Esquivas do governador aconteceram um dia depois de seu partido ter defendido a saída da presidente e a convocação de novas eleições durante a convenção nacional da sigla

José Roberto Castro e Felipe Resk, O Estado de S.Paulo

06 de julho de 2015 | 13h08

SÃO PAULO - O governador de São Paulo, Geraldo Alckmin (PSDB), evitou comentar, em coletiva na manhã desta segunda-feira, 6, sobre a possibilidade de o PSDB apoiar abertamente o impeachment da presidente Dilma Rousseff. Depois de dizer na convenção nacional do PSDB que "o PT chegou ao fundo do poço" e que cabe ao PSDB "não deixar carregar o Brasil junto", o governador foi questionado pelo Broadcast Político se a estratégia dos tucanos passava por uma interrupção de mandato da petista.

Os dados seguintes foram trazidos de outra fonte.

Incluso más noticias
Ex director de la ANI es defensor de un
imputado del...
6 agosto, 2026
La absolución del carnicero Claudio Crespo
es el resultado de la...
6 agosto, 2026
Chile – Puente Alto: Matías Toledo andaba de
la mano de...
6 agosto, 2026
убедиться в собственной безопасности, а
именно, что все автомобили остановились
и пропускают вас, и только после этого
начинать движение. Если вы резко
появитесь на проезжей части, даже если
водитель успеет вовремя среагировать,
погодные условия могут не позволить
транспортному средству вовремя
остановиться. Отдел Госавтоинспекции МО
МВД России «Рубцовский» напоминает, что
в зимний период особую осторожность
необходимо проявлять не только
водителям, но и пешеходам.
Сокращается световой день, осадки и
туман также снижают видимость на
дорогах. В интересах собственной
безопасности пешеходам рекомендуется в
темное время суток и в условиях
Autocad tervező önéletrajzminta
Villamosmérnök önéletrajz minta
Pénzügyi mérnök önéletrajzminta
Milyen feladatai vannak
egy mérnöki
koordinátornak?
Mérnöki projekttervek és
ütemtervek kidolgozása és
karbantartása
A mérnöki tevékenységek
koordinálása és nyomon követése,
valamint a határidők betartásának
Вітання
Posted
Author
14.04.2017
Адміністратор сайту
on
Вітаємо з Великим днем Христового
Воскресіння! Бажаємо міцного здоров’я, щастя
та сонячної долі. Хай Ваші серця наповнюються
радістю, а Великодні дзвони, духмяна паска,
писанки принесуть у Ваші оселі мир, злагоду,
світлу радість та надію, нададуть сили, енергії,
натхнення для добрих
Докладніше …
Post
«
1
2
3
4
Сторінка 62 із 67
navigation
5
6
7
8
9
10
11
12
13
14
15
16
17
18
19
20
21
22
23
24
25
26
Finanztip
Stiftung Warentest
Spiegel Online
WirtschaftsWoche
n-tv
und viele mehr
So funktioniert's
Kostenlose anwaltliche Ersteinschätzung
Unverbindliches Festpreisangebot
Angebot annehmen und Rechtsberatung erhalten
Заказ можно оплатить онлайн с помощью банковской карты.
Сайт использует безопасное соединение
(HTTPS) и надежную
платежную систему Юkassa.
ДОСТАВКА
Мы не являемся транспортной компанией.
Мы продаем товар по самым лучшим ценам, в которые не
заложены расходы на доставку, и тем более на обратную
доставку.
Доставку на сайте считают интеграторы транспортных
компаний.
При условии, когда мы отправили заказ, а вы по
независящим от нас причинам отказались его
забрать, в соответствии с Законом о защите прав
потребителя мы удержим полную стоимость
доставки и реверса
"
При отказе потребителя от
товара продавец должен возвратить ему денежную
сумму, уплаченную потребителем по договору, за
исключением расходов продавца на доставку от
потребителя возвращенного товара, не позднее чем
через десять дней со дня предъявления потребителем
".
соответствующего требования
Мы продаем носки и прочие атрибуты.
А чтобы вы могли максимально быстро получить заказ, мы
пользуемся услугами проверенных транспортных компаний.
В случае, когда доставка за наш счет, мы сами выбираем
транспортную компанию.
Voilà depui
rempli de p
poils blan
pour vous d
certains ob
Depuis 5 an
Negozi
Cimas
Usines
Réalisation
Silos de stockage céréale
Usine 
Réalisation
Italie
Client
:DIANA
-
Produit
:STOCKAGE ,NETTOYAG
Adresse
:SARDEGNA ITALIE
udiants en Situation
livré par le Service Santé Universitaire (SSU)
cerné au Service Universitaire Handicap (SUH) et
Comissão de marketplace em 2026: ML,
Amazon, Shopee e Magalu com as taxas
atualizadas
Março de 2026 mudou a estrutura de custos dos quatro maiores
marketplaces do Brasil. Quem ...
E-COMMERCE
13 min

"Temos (o PSDB) que ajudar o Brasil e principalmente não deixar que a conta caia na população mais pobre e nos trabalhadores", respondeu Alckmin após discursar na abertura da feira de calçados Francal. "É emprego, emprego e emprego. É preservar o emprego. Aqui está um bom exemplo", disse Alckmin, em referência à feira.

Alckmin voltou a minimizar a disputa interna entre ele e o senador Aécio Neves pela candidatura presidencial dos tucanos em 2018. Segundo Alckmin, falta muito tempo para a próxima eleição. "Candidatura presidencial não se persegue nem se recusa, se for convocado, mas tudo tem seu tempo", disse o governador, reiterando que ainda tem "muito tempo" até o próximo pleito presidencial.

Esta foi a primeira declaração pública do governador paulista depois do discurso na convenção nacional do PSDB. No encontro com os correligionários no domingo, Alckmin fez duras críticas ao PT dizendo que o partido "contaminou" o Estado como um "parasita".